:: What to work on ::
Exact copies of the lines below are the goal; any images in them are dropped.
□ □ □ □ □ □ □
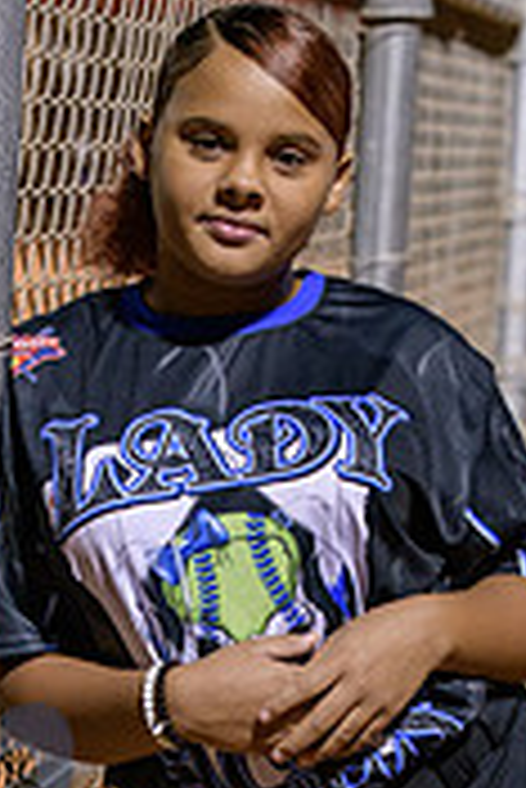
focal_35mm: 180
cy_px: 892
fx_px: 3937
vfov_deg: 11.2
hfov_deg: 7.6
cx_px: 216
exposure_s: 1/250
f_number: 5
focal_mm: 70
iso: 4000
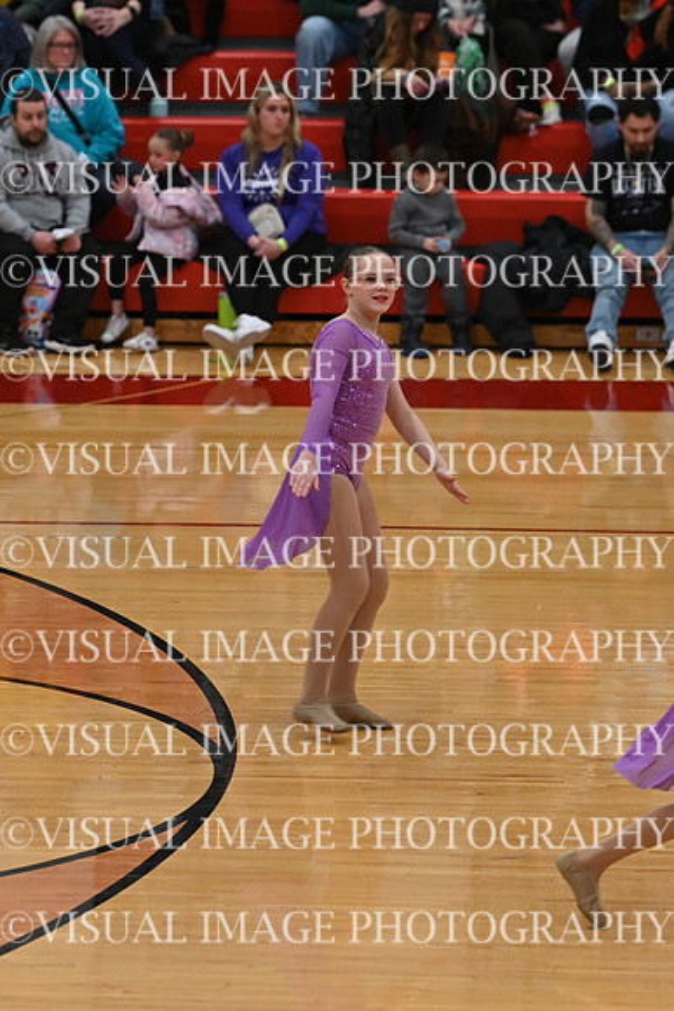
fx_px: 5669
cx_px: 337
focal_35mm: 202
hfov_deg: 6.8
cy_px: 506
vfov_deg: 10.2
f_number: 4
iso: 3200
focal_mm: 135
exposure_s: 1/400
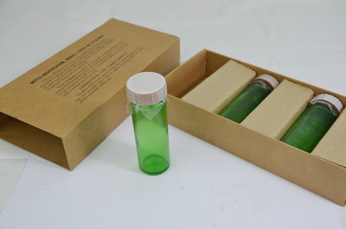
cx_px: 173
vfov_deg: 31.8
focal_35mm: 42
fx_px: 403
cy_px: 114
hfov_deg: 46.5
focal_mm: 28
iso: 200
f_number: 5.6
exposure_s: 1/125
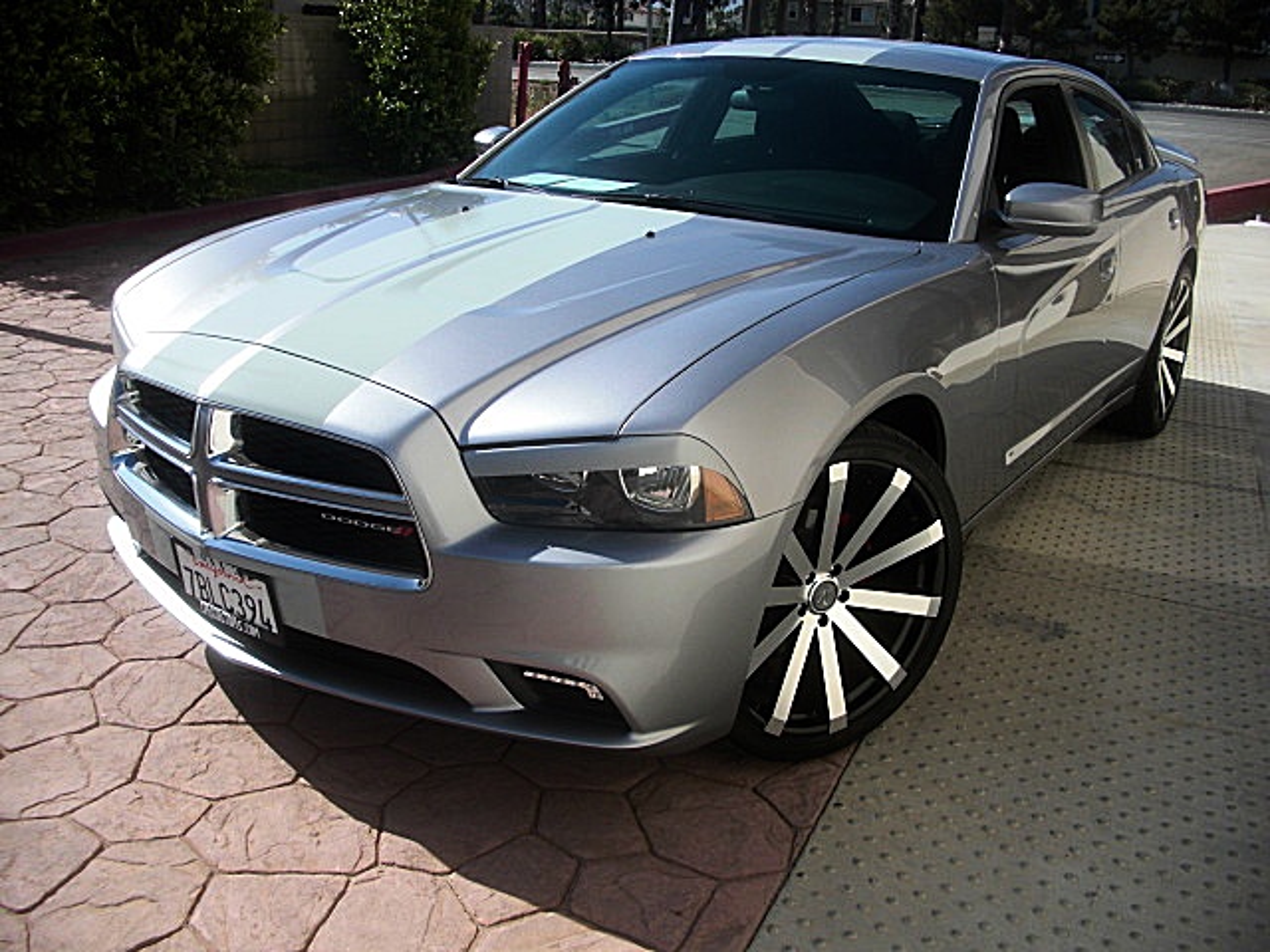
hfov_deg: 51.4
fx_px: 1321
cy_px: 476
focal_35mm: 36
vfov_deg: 39.7
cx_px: 635
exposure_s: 1/800
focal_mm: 6.3
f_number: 2.8
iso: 50
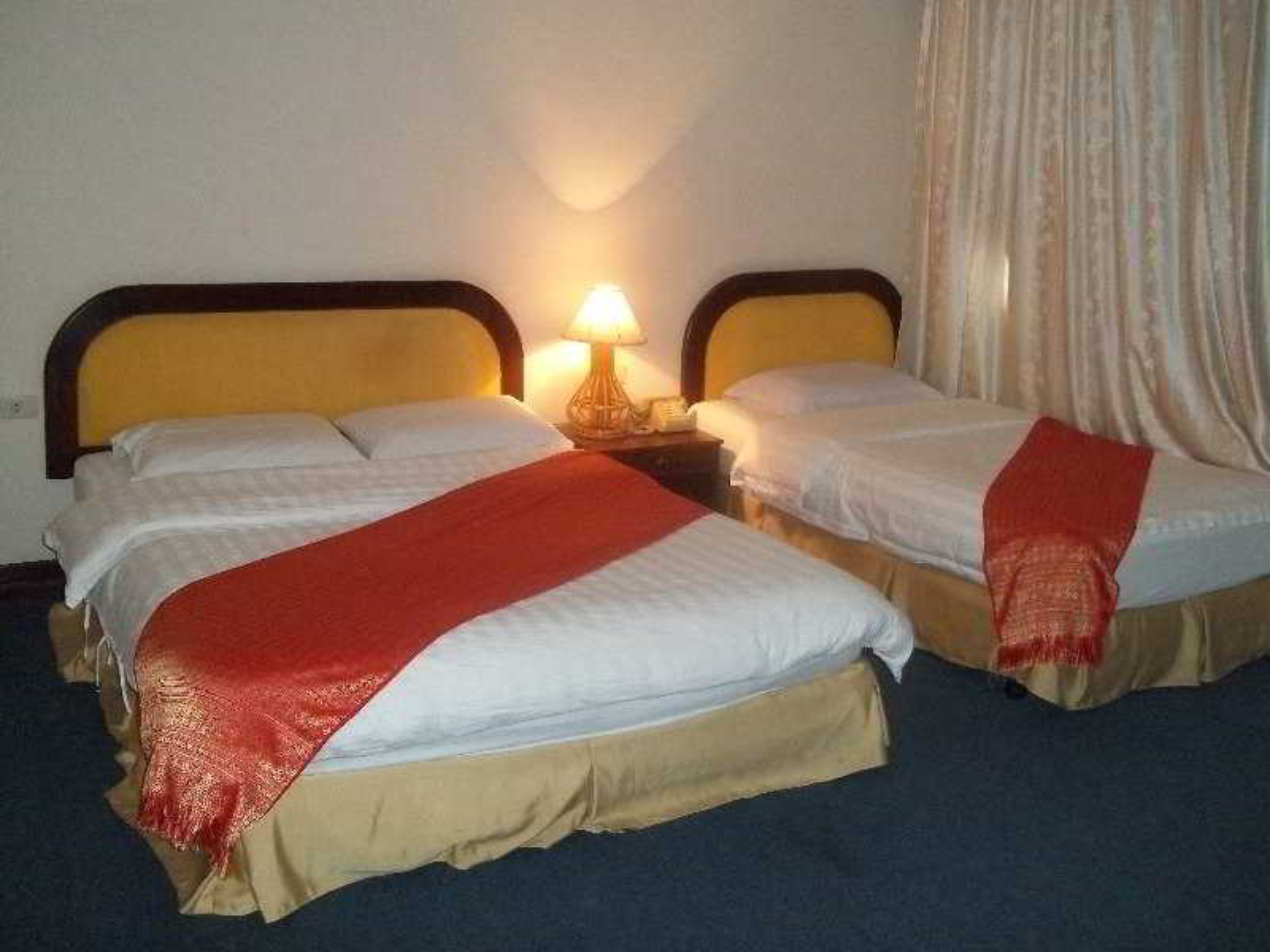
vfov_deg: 39.7
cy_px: 476
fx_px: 1321
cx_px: 635
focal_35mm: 36
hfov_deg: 51.4
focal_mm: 6.5
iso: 320
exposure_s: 1/30
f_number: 3.1
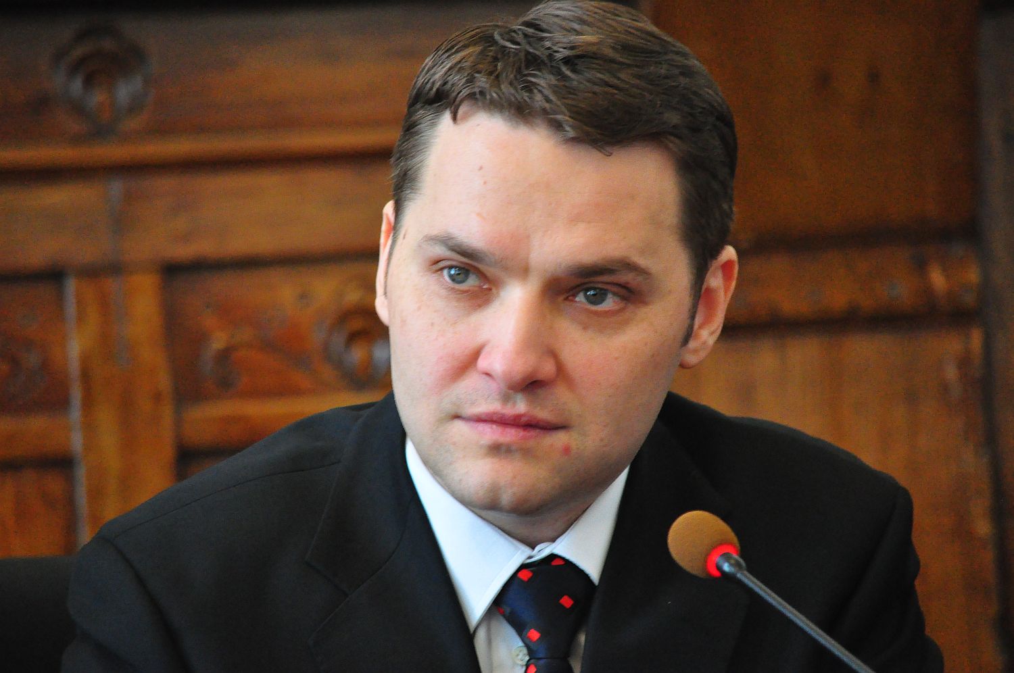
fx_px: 9283
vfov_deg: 4.2
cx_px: 507
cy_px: 336
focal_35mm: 330
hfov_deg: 6.3
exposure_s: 1/100
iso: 3200
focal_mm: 220
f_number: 5.3
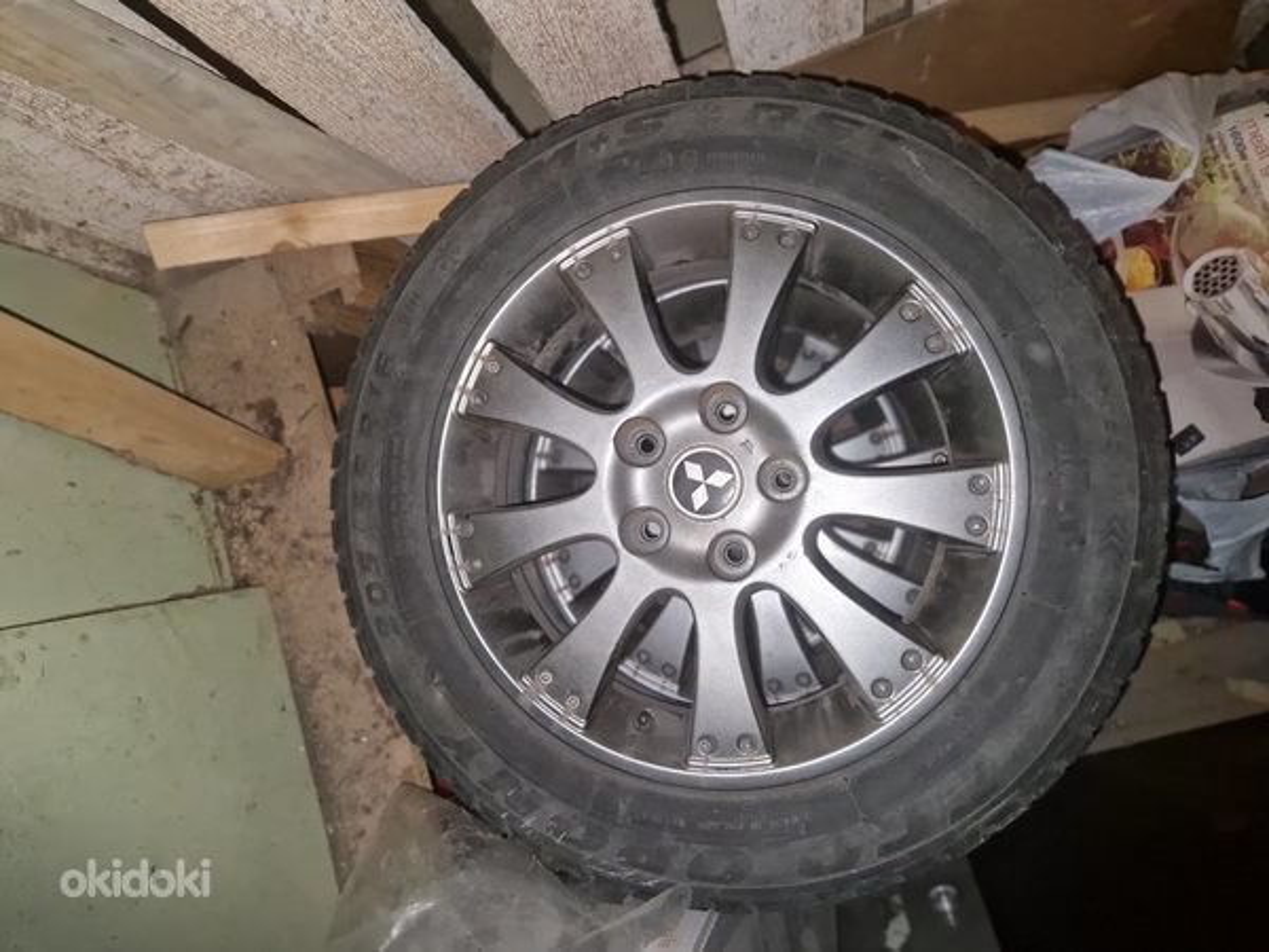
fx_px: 843
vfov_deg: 58.9
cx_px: 634
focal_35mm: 23
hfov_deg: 73.9
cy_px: 476
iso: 500
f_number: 1.8
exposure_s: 1/33
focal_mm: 5.4
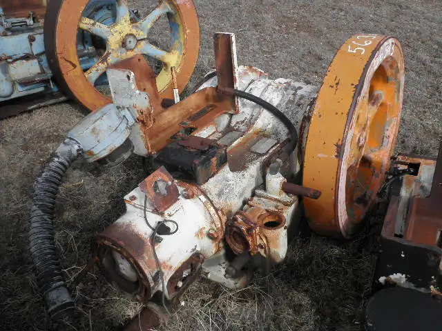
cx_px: 221
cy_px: 166
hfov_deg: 52.6
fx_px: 447
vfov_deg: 40.7
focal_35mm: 35
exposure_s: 1/100
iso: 64
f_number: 9.1
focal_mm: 6.1
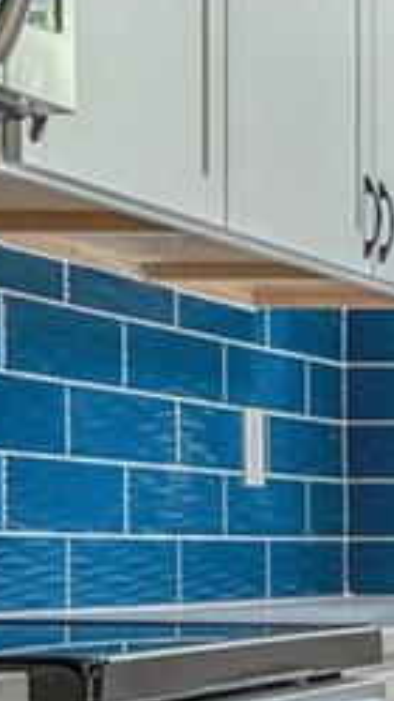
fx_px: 2880
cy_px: 538
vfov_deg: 13.8
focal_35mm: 155
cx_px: 1264
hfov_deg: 6.9
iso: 250
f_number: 5.6
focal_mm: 18
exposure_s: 1/320
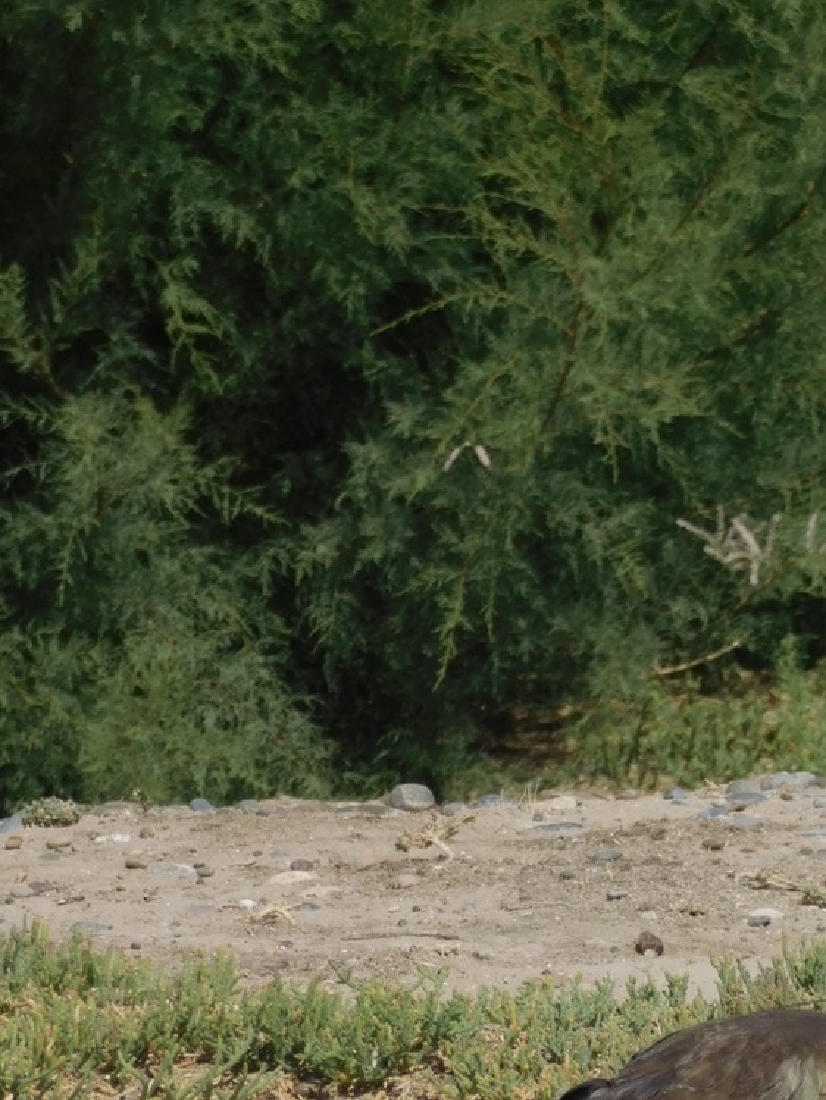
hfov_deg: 2.3
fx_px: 20547
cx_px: 757
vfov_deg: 3.1
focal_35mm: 646
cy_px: 994
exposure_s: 1/1000
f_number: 5.8
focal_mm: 59.7
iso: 125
□ □ □ □ □ □ □
:: Response to the exercise ::
focal_35mm: 180
cy_px: 892
fx_px: 3937
vfov_deg: 11.2
hfov_deg: 7.6
cx_px: 216
exposure_s: 1/250
f_number: 5
focal_mm: 70
iso: 4000
fx_px: 5669
cx_px: 337
focal_35mm: 202
hfov_deg: 6.8
cy_px: 506
vfov_deg: 10.2
f_number: 4
iso: 3200
focal_mm: 135
exposure_s: 1/400
cx_px: 173
vfov_deg: 31.8
focal_35mm: 42
fx_px: 403
cy_px: 114
hfov_deg: 46.5
focal_mm: 28
iso: 200
f_number: 5.6
exposure_s: 1/125
hfov_deg: 51.4
fx_px: 1321
cy_px: 476
focal_35mm: 36
vfov_deg: 39.7
cx_px: 635
exposure_s: 1/800
focal_mm: 6.3
f_number: 2.8
iso: 50
vfov_deg: 39.7
cy_px: 476
fx_px: 1321
cx_px: 635
focal_35mm: 36
hfov_deg: 51.4
focal_mm: 6.5
iso: 320
exposure_s: 1/30
f_number: 3.1
fx_px: 9283
vfov_deg: 4.2
cx_px: 507
cy_px: 336
focal_35mm: 330
hfov_deg: 6.3
exposure_s: 1/100
iso: 3200
focal_mm: 220
f_number: 5.3
fx_px: 843
vfov_deg: 58.9
cx_px: 634
focal_35mm: 23
hfov_deg: 73.9
cy_px: 476
iso: 500
f_number: 1.8
exposure_s: 1/33
focal_mm: 5.4
cx_px: 221
cy_px: 166
hfov_deg: 52.6
fx_px: 447
vfov_deg: 40.7
focal_35mm: 35
exposure_s: 1/100
iso: 64
f_number: 9.1
focal_mm: 6.1
fx_px: 2880
cy_px: 538
vfov_deg: 13.8
focal_35mm: 155
cx_px: 1264
hfov_deg: 6.9
iso: 250
f_number: 5.6
focal_mm: 18
exposure_s: 1/320
hfov_deg: 2.3
fx_px: 20547
cx_px: 757
vfov_deg: 3.1
focal_35mm: 646
cy_px: 994
exposure_s: 1/1000
f_number: 5.8
focal_mm: 59.7
iso: 125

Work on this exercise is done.